## Task prompt
After finding the line with "[47,373,119,382] 16 выполнять" in the entries below, retype exactly each line from there through the line with "[301,375,342,382] отчетов ->", including that final line.

===== Material for this task

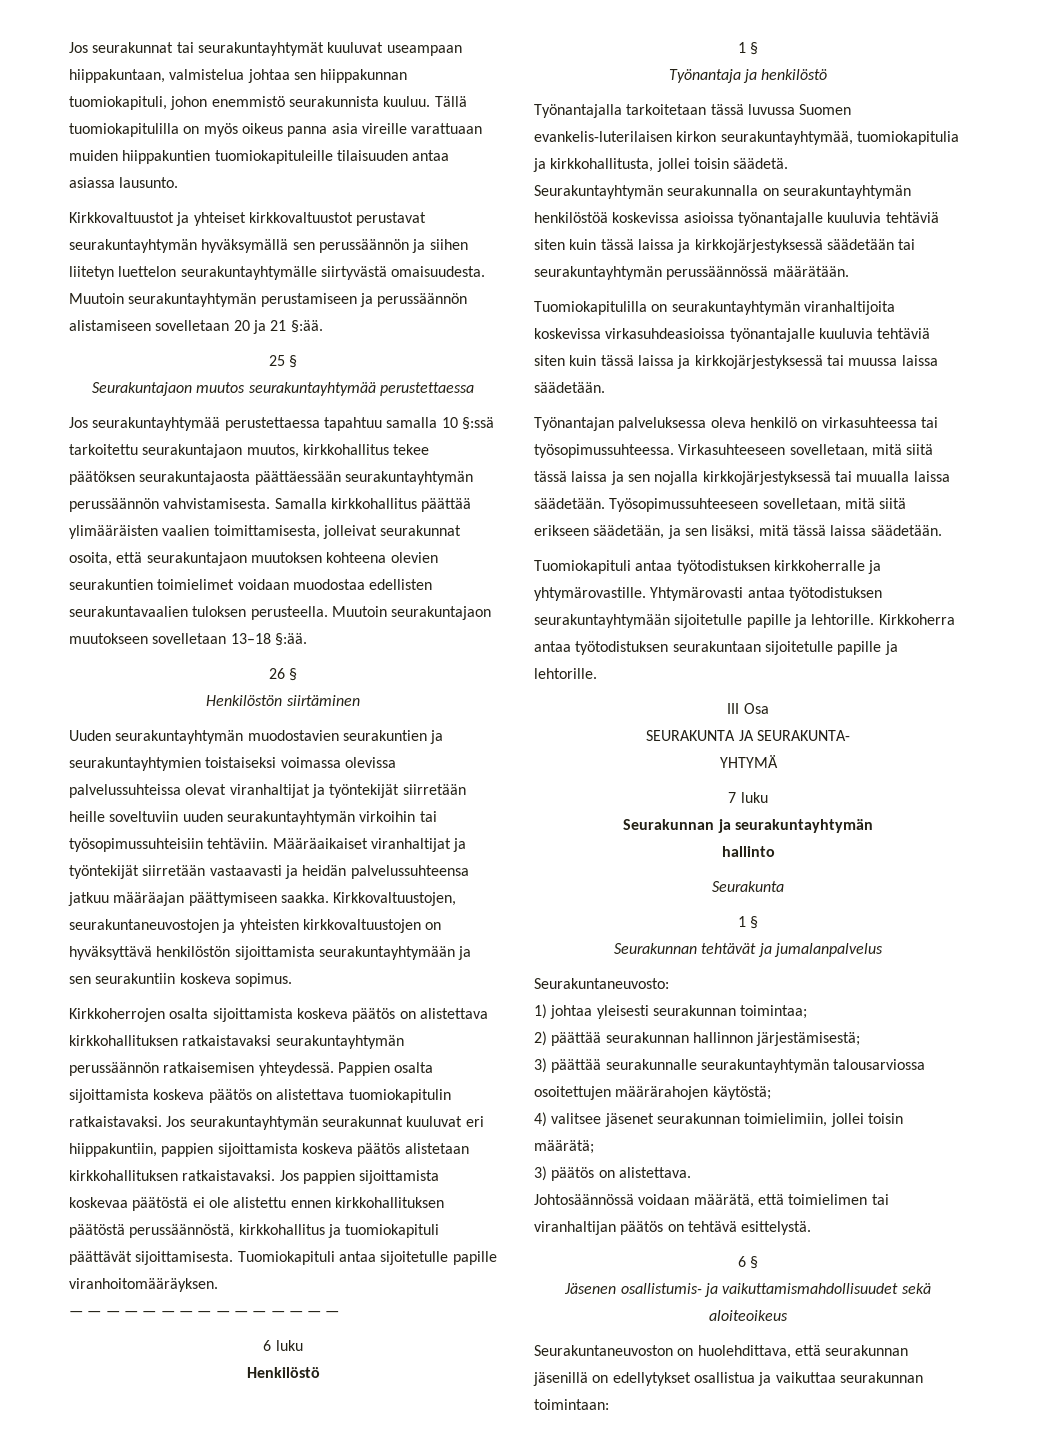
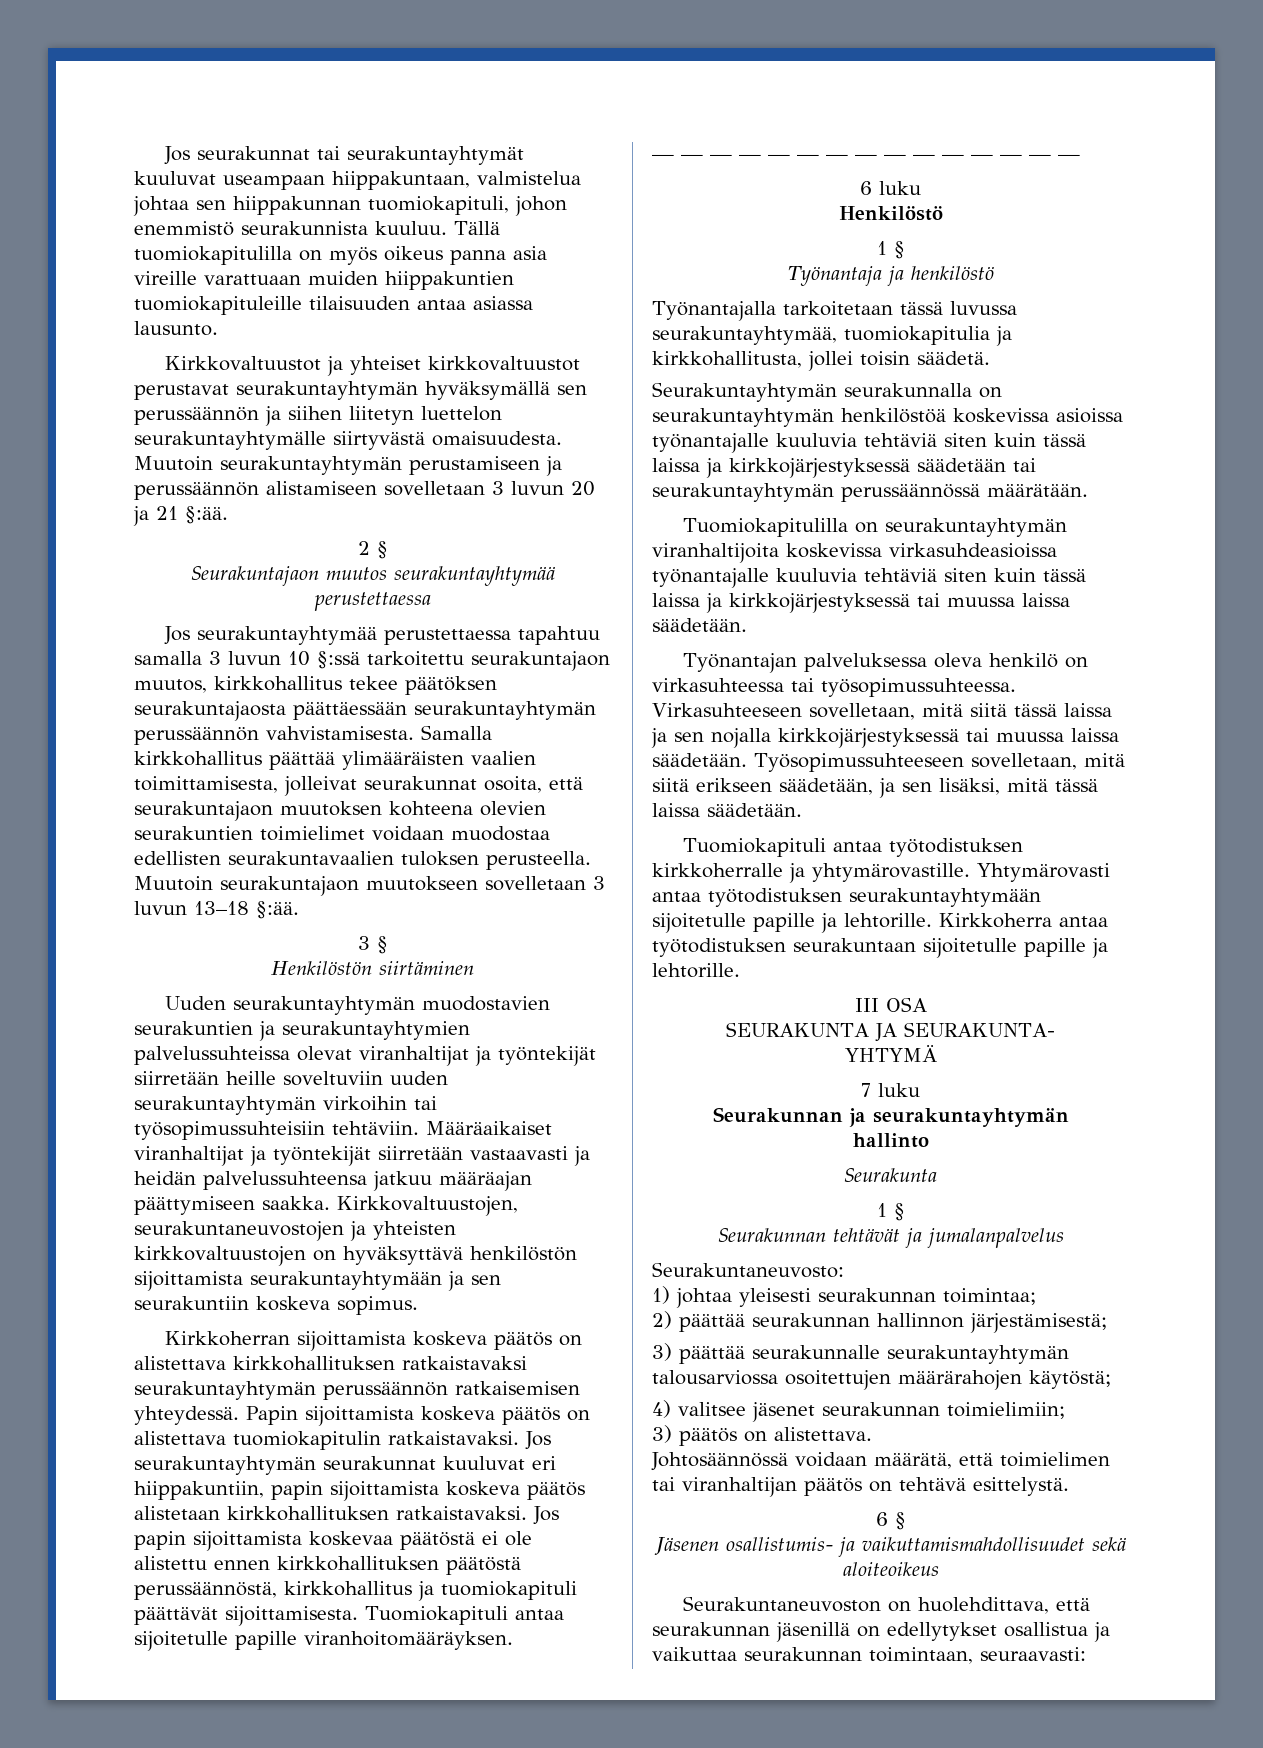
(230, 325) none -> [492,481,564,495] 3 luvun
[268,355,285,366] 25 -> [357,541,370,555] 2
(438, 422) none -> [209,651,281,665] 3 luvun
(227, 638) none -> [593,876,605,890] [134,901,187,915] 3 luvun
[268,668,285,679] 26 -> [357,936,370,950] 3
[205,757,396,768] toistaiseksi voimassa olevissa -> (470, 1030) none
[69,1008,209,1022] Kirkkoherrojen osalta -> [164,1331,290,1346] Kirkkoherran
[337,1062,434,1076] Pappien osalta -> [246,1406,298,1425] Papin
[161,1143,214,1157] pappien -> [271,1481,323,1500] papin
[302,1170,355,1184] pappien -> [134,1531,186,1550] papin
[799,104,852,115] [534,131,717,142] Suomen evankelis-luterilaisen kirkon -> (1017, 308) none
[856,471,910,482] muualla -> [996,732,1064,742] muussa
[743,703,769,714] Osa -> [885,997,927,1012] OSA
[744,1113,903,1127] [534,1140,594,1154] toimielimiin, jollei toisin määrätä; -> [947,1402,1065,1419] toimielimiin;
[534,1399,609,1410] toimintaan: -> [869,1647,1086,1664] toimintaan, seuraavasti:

==========
===== Material for this task

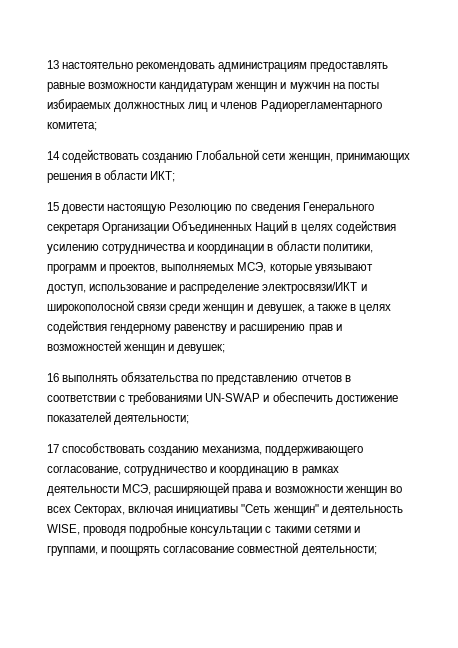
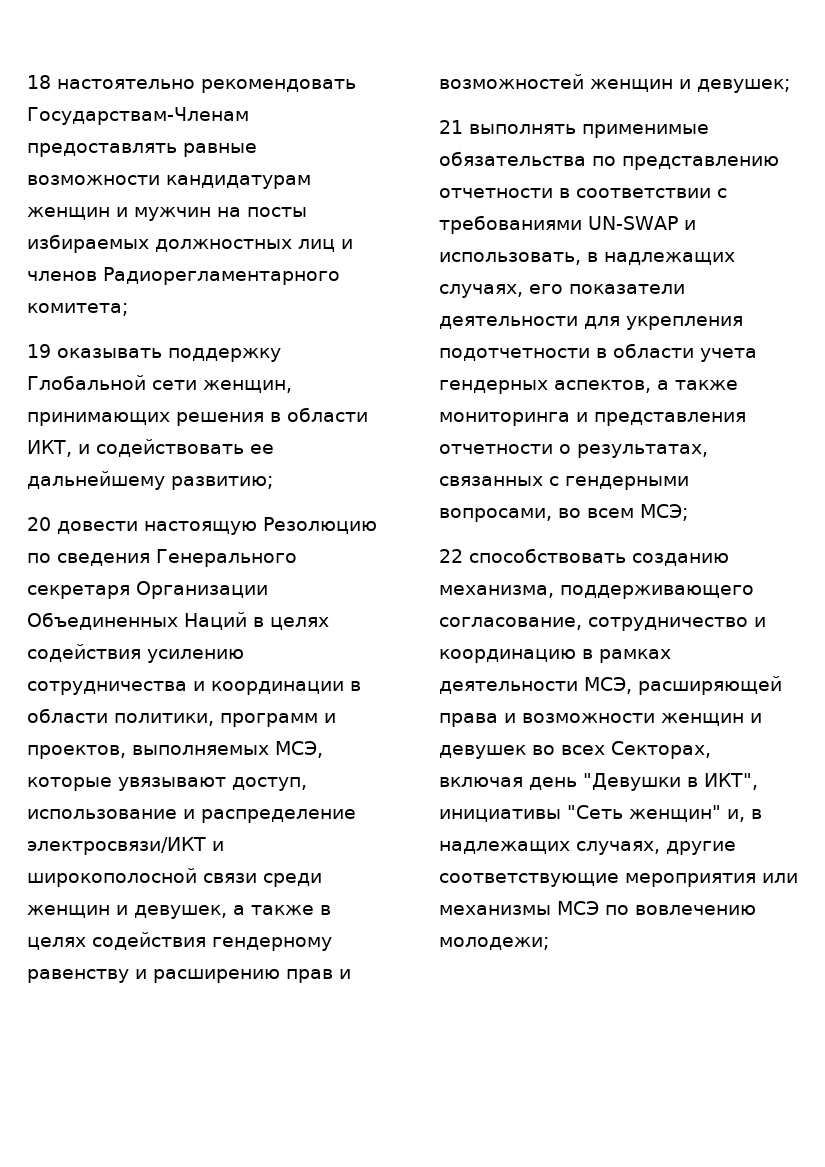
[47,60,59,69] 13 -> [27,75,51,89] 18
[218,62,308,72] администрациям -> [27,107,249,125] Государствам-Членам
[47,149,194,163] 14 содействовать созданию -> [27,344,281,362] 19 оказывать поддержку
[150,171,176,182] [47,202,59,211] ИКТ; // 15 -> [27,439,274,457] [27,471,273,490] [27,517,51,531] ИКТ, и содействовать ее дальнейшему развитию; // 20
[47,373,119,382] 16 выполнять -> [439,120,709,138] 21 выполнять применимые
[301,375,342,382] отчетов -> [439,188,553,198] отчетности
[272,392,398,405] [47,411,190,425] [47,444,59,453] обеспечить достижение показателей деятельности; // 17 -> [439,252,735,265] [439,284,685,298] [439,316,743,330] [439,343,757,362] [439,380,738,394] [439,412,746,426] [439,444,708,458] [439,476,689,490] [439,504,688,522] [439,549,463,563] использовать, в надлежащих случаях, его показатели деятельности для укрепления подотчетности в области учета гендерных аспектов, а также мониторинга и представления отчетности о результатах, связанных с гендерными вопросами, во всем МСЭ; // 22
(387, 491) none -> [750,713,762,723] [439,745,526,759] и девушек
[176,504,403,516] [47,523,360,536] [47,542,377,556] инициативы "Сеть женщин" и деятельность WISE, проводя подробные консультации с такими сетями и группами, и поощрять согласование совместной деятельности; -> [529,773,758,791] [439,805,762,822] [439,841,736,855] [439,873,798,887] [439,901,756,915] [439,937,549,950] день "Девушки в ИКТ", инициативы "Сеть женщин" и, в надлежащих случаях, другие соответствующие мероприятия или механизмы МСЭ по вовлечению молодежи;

==========

## Exercise response
[47,373,119,382] 16 выполнять -> [439,120,709,138] 21 выполнять применимые
[301,375,342,382] отчетов -> [439,188,553,198] отчетности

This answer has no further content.